Han Group's Research into Tau Aggregation Featured in the UCSB Current

New insight from the Han Lab into the mechanism of tau protein aggregation could lead to better in vitro models for neurodegenerative disease research.

January 16, 2019
From left to right: Yanxian Lin, Prof. Songi Han, Dr. Yann Fichou
From left to right: Yanxian Lin, Prof. Songi Han, Dr. Yann Fichou

‘A Three-Player Game’

New insight from the Han Lab into the mechanism of tau protein aggregation could lead to better in vitro models for neurodegenerative disease research.

By Sonia Fernandez - UC Santa Barbara Current

Among the major challenges of studying Alzheimer’s disease and other dementia-related brain disorders: modeling and replicating the biological structures that play a huge role in those conditions. Experimentalists have struggled to recreate conditions under which “normal” tau — a protein that serves to stabilize the architecture of our neurons — goes “bad,” in hopes that observing each step in tauopathic progression of protein tangle formation would lead to future insights into how to mitigate neurodegeneration.

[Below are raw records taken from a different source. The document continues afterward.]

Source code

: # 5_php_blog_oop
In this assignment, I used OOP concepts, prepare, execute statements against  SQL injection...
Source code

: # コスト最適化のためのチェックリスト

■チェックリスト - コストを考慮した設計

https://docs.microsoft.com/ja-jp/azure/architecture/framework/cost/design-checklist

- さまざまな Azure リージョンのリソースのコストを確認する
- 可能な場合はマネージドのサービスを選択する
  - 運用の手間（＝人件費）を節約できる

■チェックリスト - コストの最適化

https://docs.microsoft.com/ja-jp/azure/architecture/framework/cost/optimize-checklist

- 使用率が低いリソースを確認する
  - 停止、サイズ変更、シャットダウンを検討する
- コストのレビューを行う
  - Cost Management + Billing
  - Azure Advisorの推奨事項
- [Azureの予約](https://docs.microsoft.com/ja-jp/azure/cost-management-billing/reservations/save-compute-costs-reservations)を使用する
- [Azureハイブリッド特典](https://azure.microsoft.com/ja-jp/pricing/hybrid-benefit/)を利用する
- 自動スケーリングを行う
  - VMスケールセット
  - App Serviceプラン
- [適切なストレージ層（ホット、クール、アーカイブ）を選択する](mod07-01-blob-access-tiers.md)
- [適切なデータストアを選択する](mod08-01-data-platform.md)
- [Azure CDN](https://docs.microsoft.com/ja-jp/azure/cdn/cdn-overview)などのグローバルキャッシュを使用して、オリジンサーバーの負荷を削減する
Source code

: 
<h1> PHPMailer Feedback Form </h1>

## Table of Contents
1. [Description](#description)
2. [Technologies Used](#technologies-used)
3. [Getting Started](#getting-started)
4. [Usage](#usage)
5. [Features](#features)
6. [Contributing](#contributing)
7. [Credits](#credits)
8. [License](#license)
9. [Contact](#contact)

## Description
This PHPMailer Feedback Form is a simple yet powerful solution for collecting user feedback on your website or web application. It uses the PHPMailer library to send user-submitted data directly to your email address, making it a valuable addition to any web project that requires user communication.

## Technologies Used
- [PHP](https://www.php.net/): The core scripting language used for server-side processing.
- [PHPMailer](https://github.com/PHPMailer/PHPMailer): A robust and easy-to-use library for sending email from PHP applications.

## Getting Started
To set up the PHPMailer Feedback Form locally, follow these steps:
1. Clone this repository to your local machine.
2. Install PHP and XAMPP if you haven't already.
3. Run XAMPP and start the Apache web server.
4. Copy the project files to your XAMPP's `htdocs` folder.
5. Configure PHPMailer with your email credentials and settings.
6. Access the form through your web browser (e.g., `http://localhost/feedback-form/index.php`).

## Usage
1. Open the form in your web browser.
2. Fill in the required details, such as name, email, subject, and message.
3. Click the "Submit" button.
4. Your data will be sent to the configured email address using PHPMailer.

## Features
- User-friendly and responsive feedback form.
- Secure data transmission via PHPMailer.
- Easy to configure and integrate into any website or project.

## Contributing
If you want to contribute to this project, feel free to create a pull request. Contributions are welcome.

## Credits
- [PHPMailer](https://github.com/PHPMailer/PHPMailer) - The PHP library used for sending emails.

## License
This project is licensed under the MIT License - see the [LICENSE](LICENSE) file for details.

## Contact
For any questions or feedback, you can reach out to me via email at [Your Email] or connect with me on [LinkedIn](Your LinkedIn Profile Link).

“If you ever want to do structure-based characterization, which is necessary to differentiate between the pathways that lead to different diseases or no disease, you need to recreate the pathological aggregate structures, and that can only be done in the laboratory,” said Prof. Han.

Now, Prof. Han and her research group have found that what has been thought of as merely a “helper” in the in vitro aggregation of tau may instead point to a more significant and active mechanism in mediating the pathological aggregation process. Their paper "Cofactors are essential constituents of stable and seeding-active tau fibrils” is published in the Proceedings of the National Academy of Sciences.